Sound of Silence

Are you able to scream? At all? For any reason?

I don’t mean get mad and yell at someone. I mean let out a loud and alarming scream … out of real fear or for fun or on rollercoasters.

Though there have been times in my life, when letting out some sort of scream would have been the very thing any average human would do, I didn’t. I do not have an automatic scream even under sudden and extreme stress conditions. I do have an automatic full intake of breath and a quick trigger on the adrenalin and everything becomes crystal clear. I have an excellent fight-or-flight response, which leans heavily toward flight … due to my small size and structure. But no screams. Ever.

I don’t even scream in my nightmares, and I do sometimes have awful nightmares in which I would like to scream, but nope … can’t scream.
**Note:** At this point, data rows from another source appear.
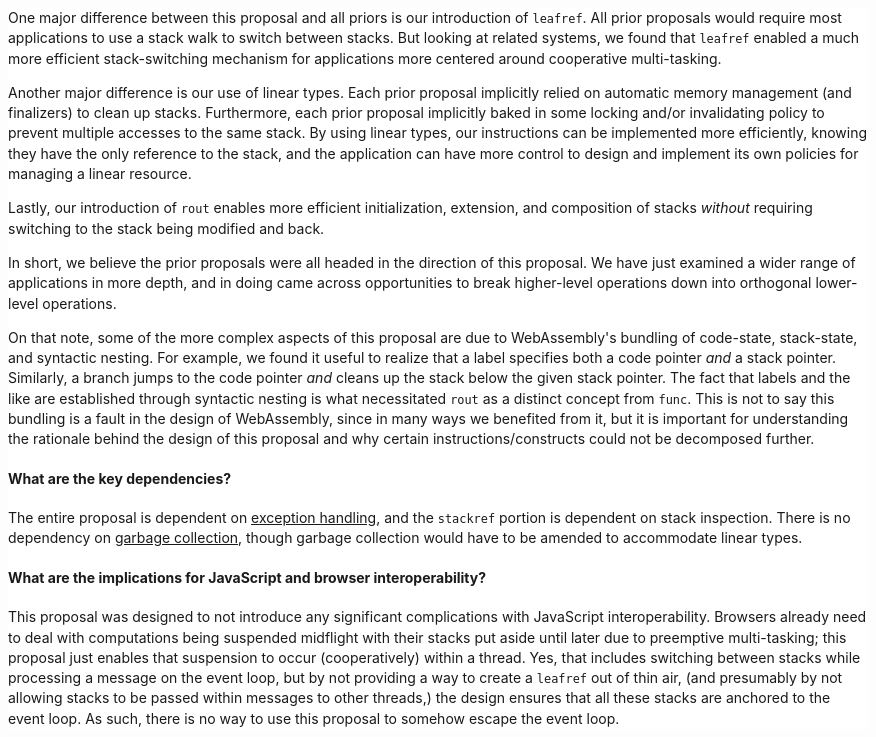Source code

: One major difference between this proposal and all priors is our introduction of `leafref`.
All prior proposals would require most applications to use a stack walk to switch between stacks.
But looking at related systems, we found that `leafref` enabled a much more efficient stack-switching mechanism for applications more centered around cooperative multi-tasking.

Another major difference is our use of linear types.
Each prior proposal implicitly relied on automatic memory management (and finalizers) to clean up stacks.
Furthermore, each prior proposal implicitly baked in some locking and/or invalidating policy to prevent multiple accesses to the same stack.
By using linear types, our instructions can be implemented more efficiently, knowing they have the only reference to the stack, and the application can have more control to design and implement its own policies for managing a linear resource.

Lastly, our introduction of `rout` enables more efficient initialization, extension, and composition of stacks *without* requiring switching to the stack being modified and back.

In short, we believe the prior proposals were all headed in the direction of this proposal.
We have just examined a wider range of applications in more depth, and in doing came across opportunities to break higher-level operations down into orthogonal lower-level operations.

On that note, some of the more complex aspects of this proposal are due to WebAssembly's bundling of code-state, stack-state, and syntactic nesting.
For example, we found it useful to realize that a label specifies both a code pointer *and* a stack pointer.
Similarly, a branch jumps to the code pointer *and* cleans up the stack below the given stack pointer.
The fact that labels and the like are established through syntactic nesting is what necessitated `rout` as a distinct concept from `func`.
This is not to say this bundling is a fault in the design of WebAssembly, since in many ways we benefited from it, but it is important for understanding the rationale behind the design of this proposal and why certain instructions/constructs could not be decomposed further.

#### What are the key dependencies?

The entire proposal is dependent on [exception handling](https://github.com/WebAssembly/exception-handling/), and the `stackref` portion is dependent on stack inspection.
There is no dependency on [garbage collection](https://github.com/WebAssembly/exception-handling/), though garbage collection would have to be amended to accommodate linear types.

#### What are the implications for JavaScript and browser interoperability?

This proposal was designed to not introduce any significant complications with JavaScript interoperability.
Browsers already need to deal with computations being suspended midflight with their stacks put aside until later due to preemptive multi-tasking; this proposal just enables that suspension to occur (cooperatively) within a thread.
Yes, that includes switching between stacks while processing a message on the event loop, but by not providing a way to create a `leafref` out of thin air, (and presumably by not allowing stacks to be passed within messages to other threads,) the design ensures that all these stacks are anchored to the event loop.
As such, there is no way to use this proposal to somehow escape the event loop.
Or just don’t. React just like I do when I am awake.

This wasn’t a learned skill. It is one of my innate traits. It’s pure instinct. It doesn’t seem normal not to have some sort of scream involved though. Don’t most people have some sort of loud scream-like sound they make when they are freaked right the hell out?

I’ve always wondered if maybe it was because I just hadn’t found anything worthy of screaming, but then I consider some of the things I have seen and experienced, and that can’t possibly be true. There were a few scream-worthy things.

Just a weird and lofty thought at 3 am, because I am feeling some strange kind of stress and can’t sleep. I should really be asleep.